Copy the records below exactly, leaving out every picture.

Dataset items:
>>>

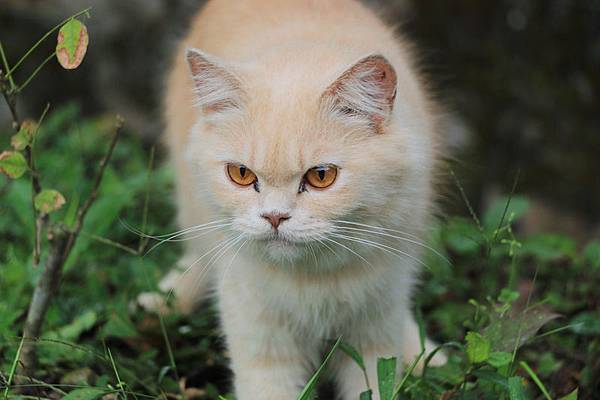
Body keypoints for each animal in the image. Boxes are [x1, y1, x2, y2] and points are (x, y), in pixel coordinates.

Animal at [143, 0, 448, 398]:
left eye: (321, 176)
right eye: (241, 174)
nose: (274, 217)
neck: (311, 279)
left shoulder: (375, 330)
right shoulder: (260, 338)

<<<

Expected answer:
Body keypoints for each animal in the image. Boxes are [x1, y1, x2, y2] and points are (x, y), in pixel coordinates.

Animal at [143, 0, 448, 398]:
left eye: (321, 176)
right eye: (241, 174)
nose: (274, 217)
neck: (311, 279)
left shoulder: (375, 330)
right shoulder: (260, 338)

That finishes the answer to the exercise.